LISTE DES CONSIGNES
[1] Recopiez le passage de l'extrait sur le procès de M. Banier qui commence aux mots "Mais la défense" et s'arrête après les mots "l'instruction du dossier.".
[2] Relevez toutes les expressions placées entre guillemets dans l'extrait sur le procès de M. Banier.
[3] Poursuivez l'extrait sur le procès de M. Banier à la suite de sa dernière phrase.

EXTRAIT À LIRE
————————
Par conséquent, "il n'y a pas lieu de transmettre à la Cour de cassation" cette QPC, ce qui aurait eu pour effet de suspendre les débats jusqu'à ce que cette haute juridiction se prononce.
Mais la défense n'a pas désarmé et est aussitôt revenue à la charge avec une nouvelle salve de demandes visant à faire annuler ou reporter le procès, en attaquant cette fois l'instruction du dossier.
Pierre Cornut-Gentille, l'un des avocats de M. Banier, a ainsi égrené les "éléments à décharge" qui auraient selon lui été délibérément ignorés lors de l'instruction, plaidant la "nullité" des poursuites engagées contre son client pour "vice de procédure".
————————
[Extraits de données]
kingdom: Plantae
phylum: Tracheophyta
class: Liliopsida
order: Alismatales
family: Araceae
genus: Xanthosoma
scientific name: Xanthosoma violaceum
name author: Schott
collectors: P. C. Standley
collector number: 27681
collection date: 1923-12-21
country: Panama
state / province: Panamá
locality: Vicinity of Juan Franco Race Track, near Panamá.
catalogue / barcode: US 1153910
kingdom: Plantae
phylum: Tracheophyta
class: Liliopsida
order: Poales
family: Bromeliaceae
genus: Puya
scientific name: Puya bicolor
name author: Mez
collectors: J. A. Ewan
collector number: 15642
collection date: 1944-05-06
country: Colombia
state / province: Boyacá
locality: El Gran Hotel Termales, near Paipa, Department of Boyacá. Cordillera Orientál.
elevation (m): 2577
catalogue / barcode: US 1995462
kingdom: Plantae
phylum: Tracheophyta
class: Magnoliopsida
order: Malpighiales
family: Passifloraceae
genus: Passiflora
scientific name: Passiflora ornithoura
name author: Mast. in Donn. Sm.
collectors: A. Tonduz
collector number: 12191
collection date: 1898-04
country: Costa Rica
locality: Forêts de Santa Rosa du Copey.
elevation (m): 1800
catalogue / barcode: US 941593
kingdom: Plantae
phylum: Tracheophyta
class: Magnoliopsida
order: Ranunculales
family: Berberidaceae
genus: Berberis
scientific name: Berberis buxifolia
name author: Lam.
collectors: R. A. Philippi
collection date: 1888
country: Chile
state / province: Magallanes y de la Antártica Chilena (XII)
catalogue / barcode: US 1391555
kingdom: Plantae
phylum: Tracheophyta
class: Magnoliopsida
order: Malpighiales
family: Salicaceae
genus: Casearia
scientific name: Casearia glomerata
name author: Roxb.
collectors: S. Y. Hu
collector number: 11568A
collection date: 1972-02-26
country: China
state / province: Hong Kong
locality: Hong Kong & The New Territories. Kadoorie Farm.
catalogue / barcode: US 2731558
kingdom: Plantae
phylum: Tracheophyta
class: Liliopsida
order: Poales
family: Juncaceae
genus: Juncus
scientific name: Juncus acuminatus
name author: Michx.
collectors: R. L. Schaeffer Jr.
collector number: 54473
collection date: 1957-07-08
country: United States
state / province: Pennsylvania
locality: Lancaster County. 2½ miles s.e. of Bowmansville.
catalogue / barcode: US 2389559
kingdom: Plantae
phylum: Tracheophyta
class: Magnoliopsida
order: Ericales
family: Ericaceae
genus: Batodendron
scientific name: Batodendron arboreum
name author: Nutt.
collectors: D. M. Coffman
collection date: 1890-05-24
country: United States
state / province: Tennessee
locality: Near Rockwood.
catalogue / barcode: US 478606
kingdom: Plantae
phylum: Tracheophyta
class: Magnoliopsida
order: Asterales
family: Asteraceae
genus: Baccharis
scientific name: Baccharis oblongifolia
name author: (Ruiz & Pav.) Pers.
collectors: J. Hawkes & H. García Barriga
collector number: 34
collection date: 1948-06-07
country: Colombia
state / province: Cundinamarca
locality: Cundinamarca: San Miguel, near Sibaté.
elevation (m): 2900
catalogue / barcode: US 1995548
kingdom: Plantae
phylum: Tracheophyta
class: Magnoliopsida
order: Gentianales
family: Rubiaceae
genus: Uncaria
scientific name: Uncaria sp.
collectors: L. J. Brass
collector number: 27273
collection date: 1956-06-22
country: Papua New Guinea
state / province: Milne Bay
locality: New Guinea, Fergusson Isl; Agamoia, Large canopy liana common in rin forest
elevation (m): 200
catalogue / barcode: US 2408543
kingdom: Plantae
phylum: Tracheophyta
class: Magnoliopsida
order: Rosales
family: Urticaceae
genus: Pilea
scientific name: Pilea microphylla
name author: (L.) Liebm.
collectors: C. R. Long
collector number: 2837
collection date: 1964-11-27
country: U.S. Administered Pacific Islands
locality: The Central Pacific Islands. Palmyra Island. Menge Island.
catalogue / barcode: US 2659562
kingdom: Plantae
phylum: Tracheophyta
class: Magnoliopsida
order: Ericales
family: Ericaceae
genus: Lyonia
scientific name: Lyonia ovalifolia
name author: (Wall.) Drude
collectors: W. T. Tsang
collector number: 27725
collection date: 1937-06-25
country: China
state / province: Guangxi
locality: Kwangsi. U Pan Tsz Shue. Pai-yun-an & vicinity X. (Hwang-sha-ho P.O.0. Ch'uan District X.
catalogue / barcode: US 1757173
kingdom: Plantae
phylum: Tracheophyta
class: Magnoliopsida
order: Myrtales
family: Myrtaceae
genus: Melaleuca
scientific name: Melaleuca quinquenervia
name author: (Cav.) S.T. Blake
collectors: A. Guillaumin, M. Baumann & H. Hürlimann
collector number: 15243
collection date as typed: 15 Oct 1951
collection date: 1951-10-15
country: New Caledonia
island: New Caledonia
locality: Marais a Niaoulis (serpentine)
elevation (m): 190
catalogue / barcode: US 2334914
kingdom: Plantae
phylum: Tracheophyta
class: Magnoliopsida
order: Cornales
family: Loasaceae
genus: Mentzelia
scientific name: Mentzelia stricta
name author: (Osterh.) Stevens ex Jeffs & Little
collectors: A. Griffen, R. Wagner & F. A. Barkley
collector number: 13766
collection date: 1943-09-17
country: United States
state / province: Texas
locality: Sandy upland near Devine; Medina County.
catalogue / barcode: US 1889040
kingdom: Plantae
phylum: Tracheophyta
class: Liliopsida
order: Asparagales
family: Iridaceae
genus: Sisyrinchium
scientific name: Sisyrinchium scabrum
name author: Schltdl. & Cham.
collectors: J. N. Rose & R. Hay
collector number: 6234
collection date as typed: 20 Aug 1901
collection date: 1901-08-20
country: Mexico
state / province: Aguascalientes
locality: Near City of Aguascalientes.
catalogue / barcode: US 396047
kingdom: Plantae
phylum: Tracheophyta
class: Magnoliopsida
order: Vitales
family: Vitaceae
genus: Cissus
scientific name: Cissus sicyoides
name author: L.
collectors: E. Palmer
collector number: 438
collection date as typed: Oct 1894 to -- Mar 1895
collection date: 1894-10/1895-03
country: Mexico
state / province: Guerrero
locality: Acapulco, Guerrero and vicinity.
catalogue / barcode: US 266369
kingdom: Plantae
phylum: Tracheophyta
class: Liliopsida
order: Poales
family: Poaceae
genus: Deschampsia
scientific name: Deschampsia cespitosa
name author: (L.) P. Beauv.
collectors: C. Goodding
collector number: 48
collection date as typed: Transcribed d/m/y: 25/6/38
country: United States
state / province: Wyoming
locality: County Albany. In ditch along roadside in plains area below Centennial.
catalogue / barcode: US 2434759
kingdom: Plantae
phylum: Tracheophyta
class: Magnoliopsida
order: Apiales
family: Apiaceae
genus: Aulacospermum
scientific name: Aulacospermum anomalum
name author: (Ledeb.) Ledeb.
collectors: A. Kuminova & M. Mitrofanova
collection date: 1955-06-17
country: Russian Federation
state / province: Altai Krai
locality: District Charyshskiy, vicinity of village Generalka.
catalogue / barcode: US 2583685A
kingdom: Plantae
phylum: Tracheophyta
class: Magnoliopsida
————————
RÉPONSES ATTENDUES
[1]
Mais la défense n'a pas désarmé et est aussitôt revenue à la charge avec une nouvelle salve de demandes visant à faire annuler ou reporter le procès, en attaquant cette fois l'instruction du dossier.

[2]
- il n'y a pas lieu de transmettre à la Cour de cassation
- éléments à décharge
- nullité
- vice de procédure

[3]
Même stratégie pour Pierre Haïk, défenseur de Patrice de Maistre, pour qui l'ordonnance de renvoi devant le tribunal n'est rien d'autre qu'"un réquisitoire". Et de tirer à boulets rouges sur l'instruction menée par le juge Jean-Michel Gentil et son usage du "témoignage impossible et mensonger" de Claire Thibout, ex-comptable de la richissime héritière du groupe L'Oréal, principal témoin à charge dans ce dossier d'abus de faiblesse.
- Témoignage par visio-conférence ? -
Dès la reprise de l'audience mardi, avant même de se prononcer sur la QPC, le président Roucou a demandé qu'une expertise médicale soit réalisée sur Mme Thibout et son résultat transmis au tribunal d'ici le 1er février, afin de "savoir si son état de santé est compatible avec son audition en sa qualité de témoin" à la barre.
En cas de "réponse négative", le président a demandé que l'expertise détermine également si l'ex-comptable de la milliardaire pourrait témoigner par visio-conférence, ouvrant pour cette audition une fenêtre, entre le 2 et 18 février.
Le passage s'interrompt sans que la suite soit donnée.